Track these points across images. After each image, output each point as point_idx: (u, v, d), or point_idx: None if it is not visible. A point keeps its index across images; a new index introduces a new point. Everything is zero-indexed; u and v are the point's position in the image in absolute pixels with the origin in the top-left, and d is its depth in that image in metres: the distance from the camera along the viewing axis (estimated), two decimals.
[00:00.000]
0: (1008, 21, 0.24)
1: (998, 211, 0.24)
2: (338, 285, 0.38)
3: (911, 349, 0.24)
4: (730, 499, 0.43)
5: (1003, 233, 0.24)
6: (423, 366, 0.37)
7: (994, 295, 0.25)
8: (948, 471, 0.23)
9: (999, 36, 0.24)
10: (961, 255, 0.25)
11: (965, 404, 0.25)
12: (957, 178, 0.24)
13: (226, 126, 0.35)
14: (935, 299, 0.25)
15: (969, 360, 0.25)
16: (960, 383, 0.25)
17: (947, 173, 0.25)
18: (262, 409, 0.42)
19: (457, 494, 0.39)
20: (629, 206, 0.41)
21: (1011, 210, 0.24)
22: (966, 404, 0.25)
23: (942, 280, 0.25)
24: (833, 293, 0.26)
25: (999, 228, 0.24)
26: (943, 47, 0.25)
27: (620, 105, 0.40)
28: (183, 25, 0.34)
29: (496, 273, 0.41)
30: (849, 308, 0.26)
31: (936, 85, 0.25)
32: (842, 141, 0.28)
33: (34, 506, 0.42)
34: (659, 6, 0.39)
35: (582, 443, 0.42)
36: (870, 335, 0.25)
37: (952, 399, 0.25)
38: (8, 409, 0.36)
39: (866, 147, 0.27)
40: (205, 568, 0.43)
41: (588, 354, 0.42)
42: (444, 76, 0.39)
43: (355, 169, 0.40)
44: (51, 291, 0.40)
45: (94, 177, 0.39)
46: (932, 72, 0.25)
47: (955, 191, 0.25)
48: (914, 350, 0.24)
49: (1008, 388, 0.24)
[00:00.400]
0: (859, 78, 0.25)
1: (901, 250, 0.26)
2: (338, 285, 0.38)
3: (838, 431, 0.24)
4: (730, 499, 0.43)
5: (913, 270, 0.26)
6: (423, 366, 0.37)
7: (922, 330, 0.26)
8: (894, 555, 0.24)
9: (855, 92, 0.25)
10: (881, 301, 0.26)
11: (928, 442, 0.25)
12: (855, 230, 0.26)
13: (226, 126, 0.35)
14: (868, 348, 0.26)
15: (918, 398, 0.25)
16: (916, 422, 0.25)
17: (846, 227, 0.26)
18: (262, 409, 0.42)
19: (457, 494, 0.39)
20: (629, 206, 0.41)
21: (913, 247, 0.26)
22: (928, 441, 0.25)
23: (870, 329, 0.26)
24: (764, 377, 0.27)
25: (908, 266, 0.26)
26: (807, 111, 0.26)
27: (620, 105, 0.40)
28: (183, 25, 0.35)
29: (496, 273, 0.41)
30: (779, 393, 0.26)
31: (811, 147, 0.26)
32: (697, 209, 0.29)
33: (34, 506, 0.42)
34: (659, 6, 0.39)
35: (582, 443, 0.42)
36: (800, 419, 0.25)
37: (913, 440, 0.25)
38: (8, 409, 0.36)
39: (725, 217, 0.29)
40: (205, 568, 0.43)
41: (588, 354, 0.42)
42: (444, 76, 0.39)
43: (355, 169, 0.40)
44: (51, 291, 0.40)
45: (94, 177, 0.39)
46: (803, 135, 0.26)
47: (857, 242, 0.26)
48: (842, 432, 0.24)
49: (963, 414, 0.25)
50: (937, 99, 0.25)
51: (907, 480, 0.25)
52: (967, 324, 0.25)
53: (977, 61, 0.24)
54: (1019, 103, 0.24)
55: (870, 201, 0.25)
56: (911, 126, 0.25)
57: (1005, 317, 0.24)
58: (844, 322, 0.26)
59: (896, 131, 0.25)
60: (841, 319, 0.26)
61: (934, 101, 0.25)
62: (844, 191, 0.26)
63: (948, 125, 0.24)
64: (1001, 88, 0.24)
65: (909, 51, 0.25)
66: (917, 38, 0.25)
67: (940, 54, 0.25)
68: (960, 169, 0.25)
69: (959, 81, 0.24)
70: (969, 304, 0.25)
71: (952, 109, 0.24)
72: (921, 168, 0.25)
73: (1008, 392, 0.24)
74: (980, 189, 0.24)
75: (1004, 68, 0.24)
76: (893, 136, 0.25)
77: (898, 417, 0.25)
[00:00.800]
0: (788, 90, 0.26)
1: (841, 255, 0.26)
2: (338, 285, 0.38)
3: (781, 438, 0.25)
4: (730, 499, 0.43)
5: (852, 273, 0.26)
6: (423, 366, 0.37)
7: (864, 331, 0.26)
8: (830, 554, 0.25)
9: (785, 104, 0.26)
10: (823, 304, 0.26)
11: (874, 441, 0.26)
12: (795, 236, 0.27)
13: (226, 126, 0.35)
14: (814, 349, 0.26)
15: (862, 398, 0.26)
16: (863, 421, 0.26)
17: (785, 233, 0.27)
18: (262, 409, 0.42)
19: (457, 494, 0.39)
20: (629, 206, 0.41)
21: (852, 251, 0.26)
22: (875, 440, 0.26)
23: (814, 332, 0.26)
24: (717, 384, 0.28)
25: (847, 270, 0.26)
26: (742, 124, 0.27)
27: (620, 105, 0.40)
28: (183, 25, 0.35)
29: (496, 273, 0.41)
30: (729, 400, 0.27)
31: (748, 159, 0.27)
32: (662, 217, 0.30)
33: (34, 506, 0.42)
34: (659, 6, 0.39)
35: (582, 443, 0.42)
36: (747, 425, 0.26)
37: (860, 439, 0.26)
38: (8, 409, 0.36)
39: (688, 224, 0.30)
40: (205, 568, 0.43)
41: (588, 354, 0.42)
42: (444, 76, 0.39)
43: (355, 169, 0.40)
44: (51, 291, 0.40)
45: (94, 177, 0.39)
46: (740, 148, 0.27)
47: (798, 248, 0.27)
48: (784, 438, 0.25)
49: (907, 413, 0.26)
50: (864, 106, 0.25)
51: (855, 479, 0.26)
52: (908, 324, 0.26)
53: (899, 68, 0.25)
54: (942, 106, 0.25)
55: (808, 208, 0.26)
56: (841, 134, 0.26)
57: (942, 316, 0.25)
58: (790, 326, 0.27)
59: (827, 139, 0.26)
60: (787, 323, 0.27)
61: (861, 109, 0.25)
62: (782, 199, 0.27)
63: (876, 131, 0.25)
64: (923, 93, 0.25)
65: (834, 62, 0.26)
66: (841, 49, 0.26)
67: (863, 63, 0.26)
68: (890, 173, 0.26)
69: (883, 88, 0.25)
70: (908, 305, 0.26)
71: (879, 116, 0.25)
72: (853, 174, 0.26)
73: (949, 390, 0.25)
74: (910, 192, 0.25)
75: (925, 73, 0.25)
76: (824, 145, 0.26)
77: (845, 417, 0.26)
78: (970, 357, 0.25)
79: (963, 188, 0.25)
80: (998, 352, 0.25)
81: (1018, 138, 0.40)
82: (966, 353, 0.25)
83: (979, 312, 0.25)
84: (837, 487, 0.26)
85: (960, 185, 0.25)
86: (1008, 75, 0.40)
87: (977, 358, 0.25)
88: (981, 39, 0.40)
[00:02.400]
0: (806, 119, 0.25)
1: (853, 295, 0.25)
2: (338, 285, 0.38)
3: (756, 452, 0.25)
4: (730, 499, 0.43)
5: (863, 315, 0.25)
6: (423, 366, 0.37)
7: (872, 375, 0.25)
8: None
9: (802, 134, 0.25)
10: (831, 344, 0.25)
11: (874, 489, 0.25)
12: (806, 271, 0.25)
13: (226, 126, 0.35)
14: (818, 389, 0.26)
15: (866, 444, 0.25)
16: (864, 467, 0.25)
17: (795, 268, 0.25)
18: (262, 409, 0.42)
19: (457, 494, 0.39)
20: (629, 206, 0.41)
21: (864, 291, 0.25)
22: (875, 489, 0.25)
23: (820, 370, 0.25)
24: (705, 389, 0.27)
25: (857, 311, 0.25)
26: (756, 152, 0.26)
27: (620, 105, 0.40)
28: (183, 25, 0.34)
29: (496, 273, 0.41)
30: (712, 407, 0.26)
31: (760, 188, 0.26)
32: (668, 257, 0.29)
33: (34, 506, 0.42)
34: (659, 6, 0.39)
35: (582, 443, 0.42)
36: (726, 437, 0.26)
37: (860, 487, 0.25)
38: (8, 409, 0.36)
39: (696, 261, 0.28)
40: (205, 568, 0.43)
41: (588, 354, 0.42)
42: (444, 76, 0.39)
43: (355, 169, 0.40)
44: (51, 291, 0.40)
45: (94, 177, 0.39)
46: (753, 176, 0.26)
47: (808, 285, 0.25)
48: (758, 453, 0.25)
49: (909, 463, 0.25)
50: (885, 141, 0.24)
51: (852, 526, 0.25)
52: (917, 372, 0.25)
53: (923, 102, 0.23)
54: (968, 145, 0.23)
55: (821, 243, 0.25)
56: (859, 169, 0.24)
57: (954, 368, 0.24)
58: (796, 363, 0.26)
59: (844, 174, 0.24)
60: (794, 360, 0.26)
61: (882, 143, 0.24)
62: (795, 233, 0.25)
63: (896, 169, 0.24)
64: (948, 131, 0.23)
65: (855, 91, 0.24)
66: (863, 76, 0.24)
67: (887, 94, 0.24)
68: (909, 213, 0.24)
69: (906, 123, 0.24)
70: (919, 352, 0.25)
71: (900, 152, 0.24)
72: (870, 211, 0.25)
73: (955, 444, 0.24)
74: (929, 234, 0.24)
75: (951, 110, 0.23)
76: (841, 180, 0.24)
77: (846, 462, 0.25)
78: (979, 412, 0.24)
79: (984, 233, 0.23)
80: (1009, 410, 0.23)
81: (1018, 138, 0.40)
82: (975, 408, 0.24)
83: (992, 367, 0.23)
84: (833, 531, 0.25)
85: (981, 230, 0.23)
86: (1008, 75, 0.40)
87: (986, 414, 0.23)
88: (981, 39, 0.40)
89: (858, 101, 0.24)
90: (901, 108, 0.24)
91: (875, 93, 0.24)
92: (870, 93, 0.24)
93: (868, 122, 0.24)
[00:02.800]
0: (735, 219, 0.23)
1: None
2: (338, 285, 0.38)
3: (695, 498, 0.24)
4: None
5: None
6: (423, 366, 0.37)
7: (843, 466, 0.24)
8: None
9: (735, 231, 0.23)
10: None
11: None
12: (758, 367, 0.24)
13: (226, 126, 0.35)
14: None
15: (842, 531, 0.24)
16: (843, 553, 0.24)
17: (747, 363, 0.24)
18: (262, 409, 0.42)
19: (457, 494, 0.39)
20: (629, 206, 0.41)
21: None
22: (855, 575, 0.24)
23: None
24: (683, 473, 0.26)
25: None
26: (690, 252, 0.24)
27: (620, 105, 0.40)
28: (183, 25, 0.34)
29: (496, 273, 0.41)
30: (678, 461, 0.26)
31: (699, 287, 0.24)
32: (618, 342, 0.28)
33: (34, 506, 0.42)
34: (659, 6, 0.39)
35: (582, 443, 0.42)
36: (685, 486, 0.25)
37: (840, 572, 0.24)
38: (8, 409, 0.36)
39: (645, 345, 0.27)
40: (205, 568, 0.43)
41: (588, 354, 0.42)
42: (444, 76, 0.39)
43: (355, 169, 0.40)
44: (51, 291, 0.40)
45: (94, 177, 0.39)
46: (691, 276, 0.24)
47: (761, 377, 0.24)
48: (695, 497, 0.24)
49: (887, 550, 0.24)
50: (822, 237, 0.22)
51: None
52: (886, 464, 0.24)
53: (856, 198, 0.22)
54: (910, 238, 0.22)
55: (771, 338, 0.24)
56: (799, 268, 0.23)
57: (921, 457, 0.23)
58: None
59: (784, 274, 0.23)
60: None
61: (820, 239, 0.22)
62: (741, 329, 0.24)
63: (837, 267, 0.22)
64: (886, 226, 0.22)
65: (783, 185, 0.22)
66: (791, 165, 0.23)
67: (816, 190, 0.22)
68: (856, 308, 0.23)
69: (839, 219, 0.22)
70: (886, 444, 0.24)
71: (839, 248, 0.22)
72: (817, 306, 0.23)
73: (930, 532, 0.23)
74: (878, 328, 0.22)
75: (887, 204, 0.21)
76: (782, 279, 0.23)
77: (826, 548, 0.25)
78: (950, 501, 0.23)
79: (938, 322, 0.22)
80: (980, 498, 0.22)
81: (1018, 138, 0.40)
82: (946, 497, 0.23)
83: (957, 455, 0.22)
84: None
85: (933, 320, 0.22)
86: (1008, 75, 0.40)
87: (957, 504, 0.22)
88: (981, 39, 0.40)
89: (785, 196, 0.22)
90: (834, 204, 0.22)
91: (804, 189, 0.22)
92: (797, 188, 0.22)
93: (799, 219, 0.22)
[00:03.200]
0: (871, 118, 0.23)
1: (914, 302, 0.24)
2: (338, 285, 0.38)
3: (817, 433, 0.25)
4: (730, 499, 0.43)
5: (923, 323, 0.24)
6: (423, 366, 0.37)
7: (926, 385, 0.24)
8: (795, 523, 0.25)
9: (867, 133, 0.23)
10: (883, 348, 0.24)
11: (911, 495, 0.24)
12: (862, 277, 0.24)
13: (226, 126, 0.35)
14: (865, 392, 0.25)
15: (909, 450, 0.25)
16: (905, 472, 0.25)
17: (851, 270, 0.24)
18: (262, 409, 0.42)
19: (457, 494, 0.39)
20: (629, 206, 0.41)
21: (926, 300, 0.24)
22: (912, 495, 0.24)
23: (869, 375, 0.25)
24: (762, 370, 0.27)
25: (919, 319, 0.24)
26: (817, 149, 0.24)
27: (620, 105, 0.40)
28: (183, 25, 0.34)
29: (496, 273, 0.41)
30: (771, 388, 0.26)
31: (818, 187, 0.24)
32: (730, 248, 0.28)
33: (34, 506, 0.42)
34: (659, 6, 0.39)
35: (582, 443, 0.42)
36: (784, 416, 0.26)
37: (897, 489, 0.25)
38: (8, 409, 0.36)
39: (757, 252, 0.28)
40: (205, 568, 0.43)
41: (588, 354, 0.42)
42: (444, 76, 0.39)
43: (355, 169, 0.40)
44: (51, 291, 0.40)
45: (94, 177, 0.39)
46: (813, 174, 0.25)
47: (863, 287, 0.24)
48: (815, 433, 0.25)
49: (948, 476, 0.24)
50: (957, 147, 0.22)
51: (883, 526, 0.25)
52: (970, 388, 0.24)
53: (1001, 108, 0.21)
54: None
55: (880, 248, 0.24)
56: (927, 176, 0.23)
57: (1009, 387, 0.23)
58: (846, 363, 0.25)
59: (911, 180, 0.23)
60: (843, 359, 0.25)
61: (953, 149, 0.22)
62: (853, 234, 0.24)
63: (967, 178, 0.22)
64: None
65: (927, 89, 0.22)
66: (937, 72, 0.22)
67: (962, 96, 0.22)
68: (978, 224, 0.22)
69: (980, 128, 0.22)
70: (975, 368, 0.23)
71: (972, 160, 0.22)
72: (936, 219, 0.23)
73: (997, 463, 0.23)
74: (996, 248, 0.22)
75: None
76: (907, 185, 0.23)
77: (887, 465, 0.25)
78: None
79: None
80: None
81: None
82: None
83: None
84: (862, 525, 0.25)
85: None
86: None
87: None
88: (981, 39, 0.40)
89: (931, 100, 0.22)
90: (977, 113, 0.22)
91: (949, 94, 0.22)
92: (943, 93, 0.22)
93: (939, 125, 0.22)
____
EXERCISE BRIEF: Once you reach the line with "57: (1005, 317, 0.24)" in the data above, copy it and every line after it exactly, up to and including the line with "77: (898, 417, 0.25)".

SOLUTION FOR THIS TASK:
57: (1005, 317, 0.24)
58: (844, 322, 0.26)
59: (896, 131, 0.25)
60: (841, 319, 0.26)
61: (934, 101, 0.25)
62: (844, 191, 0.26)
63: (948, 125, 0.24)
64: (1001, 88, 0.24)
65: (909, 51, 0.25)
66: (917, 38, 0.25)
67: (940, 54, 0.25)
68: (960, 169, 0.25)
69: (959, 81, 0.24)
70: (969, 304, 0.25)
71: (952, 109, 0.24)
72: (921, 168, 0.25)
73: (1008, 392, 0.24)
74: (980, 189, 0.24)
75: (1004, 68, 0.24)
76: (893, 136, 0.25)
77: (898, 417, 0.25)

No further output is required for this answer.